Dr. Mir Ali, M.D., bariatric surgeon and medical director of Memorial Care Surgical Weight Loss Center at Orange Coast Medical Center in Fountain Valley, CA, agreed.

“This is exciting news that another medication that appears more effective than the ones currently available is in development,” Dr. Ali said.

However, “a phase 1 trial is the initial trial to show clinical effectiveness and safety in human subjects,” he explained. “Typically, additional research is then conducted to look more closely at long term side effects and effectiveness.”

Speaking of the mechanisms involved, Dr. Ali noted that: “The mechanisms are similar in that GLP-1 and amycretin both target specific receptors; GLP-1 agonists at this time are only available in an injectable form. Having a pill available that is just as effective (or more effective) would certainly make using these medications easier for the patient.”

Dr. Jared Ross, a professor and medical director at the Henry Ford College Paramedic Program and the medical director for Trauma Services at Bothwell Regional Health Center in Missouri also explained that:

“Amycretin is an analog to amylin, a hormone secreted by the pancreas that is involved in appetite, weight, and blood sugar levels.
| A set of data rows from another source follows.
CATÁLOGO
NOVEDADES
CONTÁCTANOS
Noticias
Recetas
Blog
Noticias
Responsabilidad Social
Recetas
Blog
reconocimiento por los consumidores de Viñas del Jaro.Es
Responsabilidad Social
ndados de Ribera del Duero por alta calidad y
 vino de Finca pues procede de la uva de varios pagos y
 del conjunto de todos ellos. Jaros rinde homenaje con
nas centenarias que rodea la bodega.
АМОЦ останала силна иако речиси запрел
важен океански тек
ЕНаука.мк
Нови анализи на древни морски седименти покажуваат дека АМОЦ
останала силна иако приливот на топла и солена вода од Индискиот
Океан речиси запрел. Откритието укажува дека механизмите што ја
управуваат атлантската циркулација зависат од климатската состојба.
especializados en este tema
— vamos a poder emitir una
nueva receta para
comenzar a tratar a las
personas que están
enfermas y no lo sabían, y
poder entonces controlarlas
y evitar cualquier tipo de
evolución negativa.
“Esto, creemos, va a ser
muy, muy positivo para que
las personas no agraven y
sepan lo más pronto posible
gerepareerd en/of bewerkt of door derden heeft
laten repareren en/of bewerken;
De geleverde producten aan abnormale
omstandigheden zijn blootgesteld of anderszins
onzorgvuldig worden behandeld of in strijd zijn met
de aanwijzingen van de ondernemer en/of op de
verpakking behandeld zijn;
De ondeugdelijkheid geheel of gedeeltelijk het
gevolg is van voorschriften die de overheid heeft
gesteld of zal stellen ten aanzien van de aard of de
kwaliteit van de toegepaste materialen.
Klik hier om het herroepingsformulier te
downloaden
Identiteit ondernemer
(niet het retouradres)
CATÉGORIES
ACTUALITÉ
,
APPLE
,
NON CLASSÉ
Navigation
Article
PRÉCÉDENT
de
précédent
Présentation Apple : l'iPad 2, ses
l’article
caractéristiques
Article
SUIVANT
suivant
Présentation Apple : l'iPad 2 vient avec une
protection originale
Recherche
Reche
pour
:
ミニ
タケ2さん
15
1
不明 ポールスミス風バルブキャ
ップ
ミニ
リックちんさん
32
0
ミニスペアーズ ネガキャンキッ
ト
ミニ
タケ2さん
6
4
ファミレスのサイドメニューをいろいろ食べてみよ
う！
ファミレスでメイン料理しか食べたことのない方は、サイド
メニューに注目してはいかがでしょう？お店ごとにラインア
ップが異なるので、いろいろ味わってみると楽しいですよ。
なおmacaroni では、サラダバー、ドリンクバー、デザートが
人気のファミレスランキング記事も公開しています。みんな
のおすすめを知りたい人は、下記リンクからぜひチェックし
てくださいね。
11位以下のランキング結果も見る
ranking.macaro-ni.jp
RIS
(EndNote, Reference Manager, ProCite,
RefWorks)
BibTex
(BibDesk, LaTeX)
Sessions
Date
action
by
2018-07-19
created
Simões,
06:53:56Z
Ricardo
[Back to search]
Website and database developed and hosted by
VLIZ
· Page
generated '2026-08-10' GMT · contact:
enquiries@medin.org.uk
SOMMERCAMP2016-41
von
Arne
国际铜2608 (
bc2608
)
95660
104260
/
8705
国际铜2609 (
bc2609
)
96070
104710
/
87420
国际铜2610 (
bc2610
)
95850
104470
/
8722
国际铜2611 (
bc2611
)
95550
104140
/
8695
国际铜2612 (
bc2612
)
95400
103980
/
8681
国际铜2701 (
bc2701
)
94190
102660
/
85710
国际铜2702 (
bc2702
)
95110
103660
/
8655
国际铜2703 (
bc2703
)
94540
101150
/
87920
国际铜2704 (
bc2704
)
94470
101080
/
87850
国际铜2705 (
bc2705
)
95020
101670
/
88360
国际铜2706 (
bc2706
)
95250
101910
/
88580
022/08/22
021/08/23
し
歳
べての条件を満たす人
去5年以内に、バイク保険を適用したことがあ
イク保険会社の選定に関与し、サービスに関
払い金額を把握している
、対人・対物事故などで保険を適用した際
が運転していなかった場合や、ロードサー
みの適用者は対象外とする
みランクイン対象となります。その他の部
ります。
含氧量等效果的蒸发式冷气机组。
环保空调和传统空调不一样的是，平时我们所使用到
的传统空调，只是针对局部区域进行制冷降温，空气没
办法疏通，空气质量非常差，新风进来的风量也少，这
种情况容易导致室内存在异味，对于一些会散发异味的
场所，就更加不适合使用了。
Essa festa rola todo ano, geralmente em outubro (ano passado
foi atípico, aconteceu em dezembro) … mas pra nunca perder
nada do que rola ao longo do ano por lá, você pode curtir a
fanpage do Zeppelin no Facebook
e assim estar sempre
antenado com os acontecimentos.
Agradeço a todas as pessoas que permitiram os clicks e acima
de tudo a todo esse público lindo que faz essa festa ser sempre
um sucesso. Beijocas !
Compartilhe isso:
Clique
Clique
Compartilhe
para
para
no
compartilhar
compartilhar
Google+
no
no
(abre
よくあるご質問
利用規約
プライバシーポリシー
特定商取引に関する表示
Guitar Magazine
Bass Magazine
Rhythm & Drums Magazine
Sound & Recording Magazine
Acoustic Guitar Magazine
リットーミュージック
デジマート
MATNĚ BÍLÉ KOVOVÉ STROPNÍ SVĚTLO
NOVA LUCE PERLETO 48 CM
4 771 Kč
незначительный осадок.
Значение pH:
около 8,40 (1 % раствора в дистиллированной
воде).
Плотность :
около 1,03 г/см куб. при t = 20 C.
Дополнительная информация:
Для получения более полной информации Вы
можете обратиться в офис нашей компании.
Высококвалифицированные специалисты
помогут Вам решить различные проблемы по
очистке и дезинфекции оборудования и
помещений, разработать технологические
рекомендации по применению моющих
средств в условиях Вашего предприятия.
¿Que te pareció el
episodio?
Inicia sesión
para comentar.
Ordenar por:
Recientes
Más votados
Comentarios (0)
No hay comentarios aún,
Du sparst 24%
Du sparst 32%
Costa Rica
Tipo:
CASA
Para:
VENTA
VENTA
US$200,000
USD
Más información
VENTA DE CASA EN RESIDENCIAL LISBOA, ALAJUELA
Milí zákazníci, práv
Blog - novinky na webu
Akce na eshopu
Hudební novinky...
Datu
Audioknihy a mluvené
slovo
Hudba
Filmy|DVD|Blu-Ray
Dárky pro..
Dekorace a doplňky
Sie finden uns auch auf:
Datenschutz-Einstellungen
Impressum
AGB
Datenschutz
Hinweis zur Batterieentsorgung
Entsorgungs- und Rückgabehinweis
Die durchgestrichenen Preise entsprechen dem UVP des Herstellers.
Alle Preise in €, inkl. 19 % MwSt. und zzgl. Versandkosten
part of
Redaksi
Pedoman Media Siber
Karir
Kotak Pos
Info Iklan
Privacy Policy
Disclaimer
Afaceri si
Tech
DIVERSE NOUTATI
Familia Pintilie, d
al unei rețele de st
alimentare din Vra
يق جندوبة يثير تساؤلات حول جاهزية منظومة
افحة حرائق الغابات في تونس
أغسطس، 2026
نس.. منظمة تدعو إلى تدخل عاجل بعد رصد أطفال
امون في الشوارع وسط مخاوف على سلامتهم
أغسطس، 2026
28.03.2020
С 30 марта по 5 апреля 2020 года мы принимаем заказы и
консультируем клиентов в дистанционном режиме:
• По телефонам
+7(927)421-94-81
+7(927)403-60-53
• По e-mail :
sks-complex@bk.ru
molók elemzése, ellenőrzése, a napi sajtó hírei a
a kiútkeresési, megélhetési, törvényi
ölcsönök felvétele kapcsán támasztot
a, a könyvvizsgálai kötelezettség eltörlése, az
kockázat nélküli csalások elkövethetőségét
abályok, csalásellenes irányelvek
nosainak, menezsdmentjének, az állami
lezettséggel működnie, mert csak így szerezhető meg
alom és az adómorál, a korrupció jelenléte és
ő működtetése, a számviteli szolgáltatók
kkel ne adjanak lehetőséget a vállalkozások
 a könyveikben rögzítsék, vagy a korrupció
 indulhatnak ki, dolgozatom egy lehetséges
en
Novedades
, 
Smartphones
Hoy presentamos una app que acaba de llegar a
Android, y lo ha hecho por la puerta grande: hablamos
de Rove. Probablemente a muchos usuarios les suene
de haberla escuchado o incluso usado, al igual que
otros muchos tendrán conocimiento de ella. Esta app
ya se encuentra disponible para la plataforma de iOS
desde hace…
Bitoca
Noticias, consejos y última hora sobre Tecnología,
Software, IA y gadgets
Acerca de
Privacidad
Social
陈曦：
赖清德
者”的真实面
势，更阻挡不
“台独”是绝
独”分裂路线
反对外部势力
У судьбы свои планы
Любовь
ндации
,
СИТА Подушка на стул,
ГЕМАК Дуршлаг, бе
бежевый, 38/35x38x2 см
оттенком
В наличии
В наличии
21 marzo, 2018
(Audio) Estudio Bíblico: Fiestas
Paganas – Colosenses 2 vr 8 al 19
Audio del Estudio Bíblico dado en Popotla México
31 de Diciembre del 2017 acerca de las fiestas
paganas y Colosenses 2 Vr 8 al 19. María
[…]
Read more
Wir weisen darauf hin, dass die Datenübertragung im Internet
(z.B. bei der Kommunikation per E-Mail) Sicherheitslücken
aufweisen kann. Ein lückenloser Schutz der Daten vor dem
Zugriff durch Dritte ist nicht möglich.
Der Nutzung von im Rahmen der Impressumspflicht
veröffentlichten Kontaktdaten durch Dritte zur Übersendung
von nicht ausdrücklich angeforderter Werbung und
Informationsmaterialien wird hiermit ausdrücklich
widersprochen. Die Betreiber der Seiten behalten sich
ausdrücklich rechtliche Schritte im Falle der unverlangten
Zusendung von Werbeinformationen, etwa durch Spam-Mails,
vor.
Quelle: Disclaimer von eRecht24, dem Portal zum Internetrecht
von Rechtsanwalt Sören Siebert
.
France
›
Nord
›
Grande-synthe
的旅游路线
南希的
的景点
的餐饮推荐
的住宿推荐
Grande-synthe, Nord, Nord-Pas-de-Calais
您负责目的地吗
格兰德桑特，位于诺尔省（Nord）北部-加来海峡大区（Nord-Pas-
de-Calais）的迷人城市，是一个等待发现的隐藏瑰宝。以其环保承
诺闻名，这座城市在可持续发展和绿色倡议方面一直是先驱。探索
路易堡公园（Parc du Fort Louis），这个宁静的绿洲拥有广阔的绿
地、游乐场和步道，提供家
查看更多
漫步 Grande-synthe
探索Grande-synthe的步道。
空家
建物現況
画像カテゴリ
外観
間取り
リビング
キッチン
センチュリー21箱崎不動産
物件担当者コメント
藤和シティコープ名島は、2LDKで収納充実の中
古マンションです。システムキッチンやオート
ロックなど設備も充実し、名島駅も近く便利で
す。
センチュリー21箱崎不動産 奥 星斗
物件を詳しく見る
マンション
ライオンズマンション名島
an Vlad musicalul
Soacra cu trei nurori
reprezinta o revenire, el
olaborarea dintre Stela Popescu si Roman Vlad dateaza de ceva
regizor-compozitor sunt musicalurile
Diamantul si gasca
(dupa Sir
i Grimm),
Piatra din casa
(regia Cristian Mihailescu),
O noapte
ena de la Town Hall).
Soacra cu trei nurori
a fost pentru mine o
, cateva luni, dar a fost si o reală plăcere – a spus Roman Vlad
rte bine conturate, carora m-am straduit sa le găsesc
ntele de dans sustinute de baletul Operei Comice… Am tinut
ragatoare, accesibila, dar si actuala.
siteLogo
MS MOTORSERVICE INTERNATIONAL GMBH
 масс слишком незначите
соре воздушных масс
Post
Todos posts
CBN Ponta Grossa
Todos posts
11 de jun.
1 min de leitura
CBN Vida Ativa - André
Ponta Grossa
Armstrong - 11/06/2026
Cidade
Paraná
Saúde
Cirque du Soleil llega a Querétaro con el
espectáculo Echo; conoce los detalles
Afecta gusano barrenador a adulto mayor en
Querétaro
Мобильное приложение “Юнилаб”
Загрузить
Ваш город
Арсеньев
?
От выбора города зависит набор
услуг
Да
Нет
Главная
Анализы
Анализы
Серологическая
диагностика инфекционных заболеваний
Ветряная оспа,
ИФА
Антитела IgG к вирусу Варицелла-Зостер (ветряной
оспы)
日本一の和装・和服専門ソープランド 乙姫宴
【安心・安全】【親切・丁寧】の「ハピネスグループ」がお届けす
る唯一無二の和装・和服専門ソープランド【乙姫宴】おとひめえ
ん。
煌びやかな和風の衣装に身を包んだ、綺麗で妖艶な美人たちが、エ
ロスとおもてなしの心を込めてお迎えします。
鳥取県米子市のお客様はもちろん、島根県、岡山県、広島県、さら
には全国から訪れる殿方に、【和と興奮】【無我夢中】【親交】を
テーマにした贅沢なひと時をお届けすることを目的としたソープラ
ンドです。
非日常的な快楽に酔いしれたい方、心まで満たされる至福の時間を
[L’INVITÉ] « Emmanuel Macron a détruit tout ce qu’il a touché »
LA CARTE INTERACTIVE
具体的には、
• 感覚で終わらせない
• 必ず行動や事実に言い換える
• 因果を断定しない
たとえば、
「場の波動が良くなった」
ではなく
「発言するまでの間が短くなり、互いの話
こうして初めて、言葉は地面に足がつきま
This has large-scale implications as it represents the first oral hormonal medication for obesity, unlike GLP-1 analogs like semaglutide and tirzepatide which are both injections […]”

“Amylin analogs stimulate both the GLP-1 receptors in the gut and the amylin receptors in the pancreas,” Dr. Ross added.

“Another amylin analog, an injected medication called cagrilintide, in combination with semaglutide (a GLP-1 analog) has been shown in two small studies to have greater weight loss and better blood sugar control than with semaglutide alone,” he further noted.

However, Dr. Ross highlighted that “the long-term benefits of these medications have yet to be determined as have the adverse effects.”

“One of the major concerns with these hormone medications is that the effects appear to reverse once the medication is stopped, making life-long use necessary,” he emphasized.